> **What is being asked**
Set down the lines below word for word, from the line containing "pose: elev=260.4 azim=354.2" through the end of the lines.

> **Dataset content**
▬▬▬

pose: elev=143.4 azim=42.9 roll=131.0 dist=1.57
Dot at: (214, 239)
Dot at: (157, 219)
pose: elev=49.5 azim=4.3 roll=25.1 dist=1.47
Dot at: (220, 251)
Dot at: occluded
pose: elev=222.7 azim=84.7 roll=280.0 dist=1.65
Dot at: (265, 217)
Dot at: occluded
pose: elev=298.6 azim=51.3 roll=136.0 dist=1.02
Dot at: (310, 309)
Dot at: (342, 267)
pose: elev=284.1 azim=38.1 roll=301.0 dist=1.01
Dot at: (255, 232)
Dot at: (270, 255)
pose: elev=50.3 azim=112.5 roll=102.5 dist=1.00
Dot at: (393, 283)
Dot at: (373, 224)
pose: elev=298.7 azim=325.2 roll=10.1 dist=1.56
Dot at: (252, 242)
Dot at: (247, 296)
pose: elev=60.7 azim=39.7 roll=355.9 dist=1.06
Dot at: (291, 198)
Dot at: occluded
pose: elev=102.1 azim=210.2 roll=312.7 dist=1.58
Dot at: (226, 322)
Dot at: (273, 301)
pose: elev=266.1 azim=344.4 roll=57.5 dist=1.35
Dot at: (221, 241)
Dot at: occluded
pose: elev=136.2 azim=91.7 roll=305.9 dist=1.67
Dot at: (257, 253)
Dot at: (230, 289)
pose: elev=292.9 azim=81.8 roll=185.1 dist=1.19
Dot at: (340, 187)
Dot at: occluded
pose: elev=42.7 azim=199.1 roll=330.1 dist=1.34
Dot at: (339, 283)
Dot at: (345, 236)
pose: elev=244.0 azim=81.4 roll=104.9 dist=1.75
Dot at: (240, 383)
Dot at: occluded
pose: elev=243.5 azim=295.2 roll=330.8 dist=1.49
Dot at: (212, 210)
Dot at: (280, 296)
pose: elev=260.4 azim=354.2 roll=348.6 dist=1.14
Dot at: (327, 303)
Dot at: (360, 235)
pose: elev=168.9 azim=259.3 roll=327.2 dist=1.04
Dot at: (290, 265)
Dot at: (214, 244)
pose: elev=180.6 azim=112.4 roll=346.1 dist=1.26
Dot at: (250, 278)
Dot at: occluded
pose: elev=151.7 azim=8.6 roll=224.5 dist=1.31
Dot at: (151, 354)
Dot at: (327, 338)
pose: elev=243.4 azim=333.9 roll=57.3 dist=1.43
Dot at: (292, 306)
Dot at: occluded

▬▬▬

> **Exercise answer**
pose: elev=260.4 azim=354.2 roll=348.6 dist=1.14
Dot at: (327, 303)
Dot at: (360, 235)
pose: elev=168.9 azim=259.3 roll=327.2 dist=1.04
Dot at: (290, 265)
Dot at: (214, 244)
pose: elev=180.6 azim=112.4 roll=346.1 dist=1.26
Dot at: (250, 278)
Dot at: occluded
pose: elev=151.7 azim=8.6 roll=224.5 dist=1.31
Dot at: (151, 354)
Dot at: (327, 338)
pose: elev=243.4 azim=333.9 roll=57.3 dist=1.43
Dot at: (292, 306)
Dot at: occluded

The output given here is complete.